Set down the data again exactly. Pictures are not part of the copy.

*** LISTED ENTRIES ***

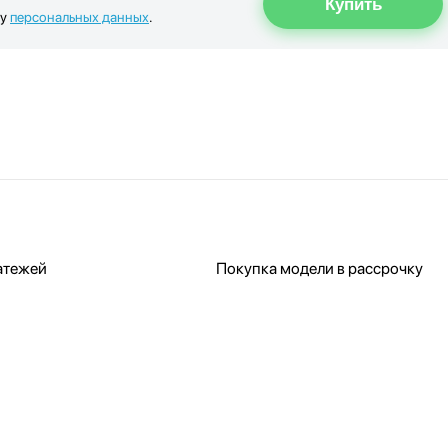
ку
персональных данных
.
атежей
Покупка модели в рассрочку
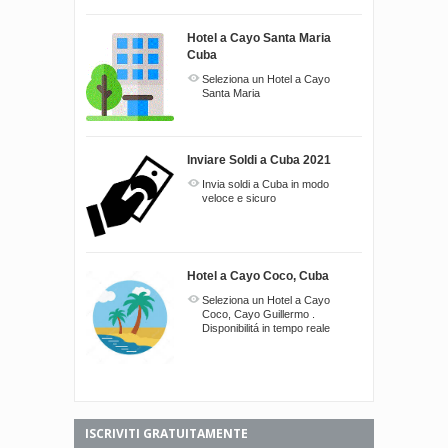
Hotel a Cayo Santa Maria
Cuba
Seleziona un Hotel a Cayo
Santa Maria
Inviare Soldi a Cuba 2021
Invia soldi a Cuba in modo
veloce e sicuro
Hotel a Cayo Coco, Cuba
Seleziona un Hotel a Cayo
Coco, Cayo Guillermo .
Disponibilitá in tempo reale
ISCRIVITI GRATUITAMENTE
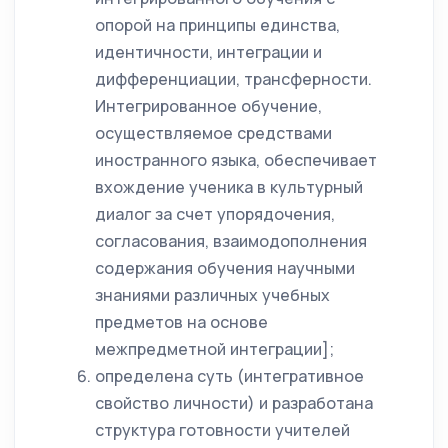
опорой на принципы единства,
идентичности, интеграции и
дифференциации, трансферности.
Интегрированное обучение,
осуществляемое средствами
иностранного языка, обеспечивает
вхождение ученика в культурный
диалог за счет упорядочения,
согласования, взаимодополнения
содержания обучения научными
знаниями различных учебных
предметов на основе
межпредметной интеграции];
определена
суть (интегративное
свойство личности) и разработана
структура готовности учителей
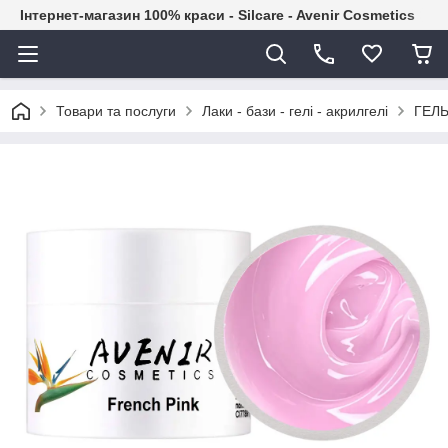
Інтернет-магазин 100% краси - Silcare - Avenir Cosmetics
Товари та послуги
Лаки - бази - гелі - акрилгелі
ГЕЛЬ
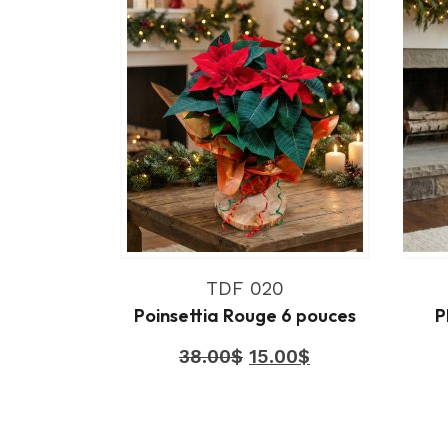
TDF 020
Poinsettia Rouge 6 pouces
P
Le
Le
38.00
$
15.00
$
prix
prix
initial
actuel
était :
est :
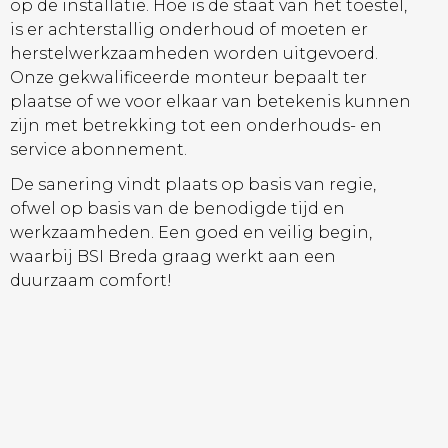
op de installatie. Hoe is de staat van het toestel,
is er achterstallig onderhoud of moeten er
herstelwerkzaamheden worden uitgevoerd.
Onze gekwalificeerde monteur bepaalt ter
plaatse of we voor elkaar van betekenis kunnen
zijn met betrekking tot een onderhouds- en
service abonnement.
De sanering vindt plaats op basis van regie,
ofwel op basis van de benodigde tijd en
werkzaamheden. Een goed en veilig begin,
waarbij BSI Breda graag werkt aan een
duurzaam comfort!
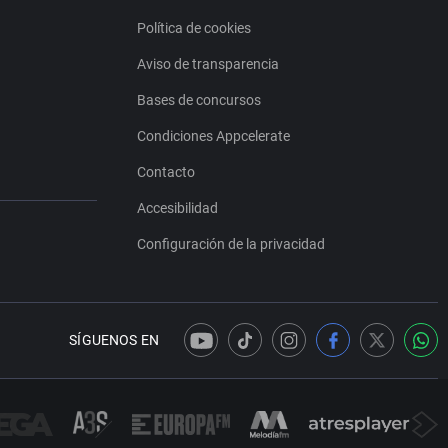
Política de cookies
Aviso de transparencia
Bases de concursos
Condiciones Appcelerate
Contacto
Accesibilidad
Configuración de la privacidad
SÍGUENOS EN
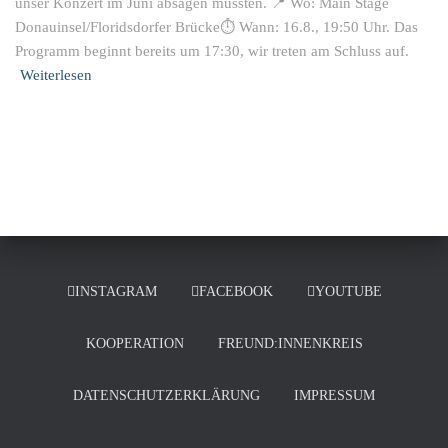
unser Konzert im Juni absagen mussten. 📍 Wo: Main Stage
Donauinsel/Floridsdorfer Brücke⏱ Wann: 16.8., 19:50 Uhr. Das
Programm beginnt bereits um 17:30, wir treten am Schluss auf.
Weiterlesen
INSTAGRAM
FACEBOOK
YOUTUBE
KOOPERATION
FREUND:INNENKREIS
DATENSCHUTZERKLÄRUNG
IMPRESSUM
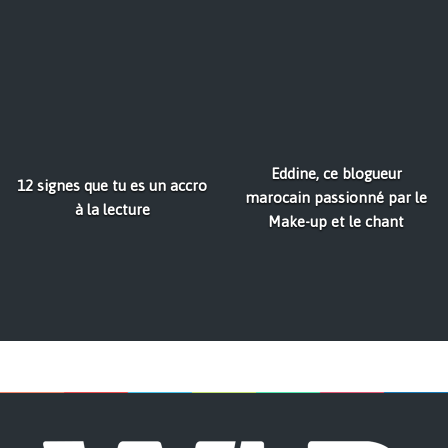
Eddine, ce blogueur
12 signes que tu es un accro
marocain passionné par le
à la lecture
Make-up et le chant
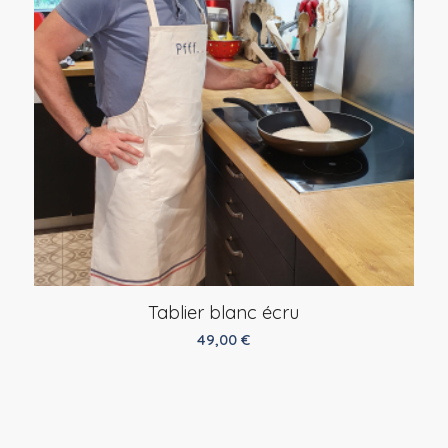
Tablier blanc écru
49,00
€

***

* REPLY
ку
персональных данных
.
атежей
Покупка модели в рассрочку
Hotel a Cayo Santa Maria
Cuba
Seleziona un Hotel a Cayo
Santa Maria
Inviare Soldi a Cuba 2021
Invia soldi a Cuba in modo
veloce e sicuro
Hotel a Cayo Coco, Cuba
Seleziona un Hotel a Cayo
Coco, Cayo Guillermo .
Disponibilitá in tempo reale
ISCRIVITI GRATUITAMENTE
опорой на принципы единства,
идентичности, интеграции и
дифференциации, трансферности.
Интегрированное обучение,
осуществляемое средствами
иностранного языка, обеспечивает
вхождение ученика в культурный
диалог за счет упорядочения,
согласования, взаимодополнения
содержания обучения научными
знаниями различных учебных
предметов на основе
межпредметной интеграции];
определена
суть (интегративное
свойство личности) и разработана
структура готовности учителей
Інтернет-магазин 100% краси - Silcare - Avenir Cosmetics
Товари та послуги
Лаки - бази - гелі - акрилгелі
ГЕЛЬ
TDF 020
Poinsettia Rouge 6 pouces
P
Le
Le
38.00
$
15.00
$
prix
prix
initial
actuel
était :
est :
op de installatie. Hoe is de staat van het toestel,
is er achterstallig onderhoud of moeten er
herstelwerkzaamheden worden uitgevoerd.
Onze gekwalificeerde monteur bepaalt ter
plaatse of we voor elkaar van betekenis kunnen
zijn met betrekking tot een onderhouds- en
service abonnement.
De sanering vindt plaats op basis van regie,
ofwel op basis van de benodigde tijd en
werkzaamheden. Een goed en veilig begin,
waarbij BSI Breda graag werkt aan een
duurzaam comfort!
Política de cookies
Aviso de transparencia
Bases de concursos
Condiciones Appcelerate
Contacto
Accesibilidad
Configuración de la privacidad
SÍGUENOS EN
unser Konzert im Juni absagen mussten. 📍 Wo: Main Stage
Donauinsel/Floridsdorfer Brücke⏱ Wann: 16.8., 19:50 Uhr. Das
Programm beginnt bereits um 17:30, wir treten am Schluss auf.
Weiterlesen
INSTAGRAM
FACEBOOK
YOUTUBE
KOOPERATION
FREUND:INNENKREIS
DATENSCHUTZERKLÄRUNG
IMPRESSUM
Eddine, ce blogueur
12 signes que tu es un accro
marocain passionné par le
à la lecture
Make-up et le chant
Tablier blanc écru
49,00
€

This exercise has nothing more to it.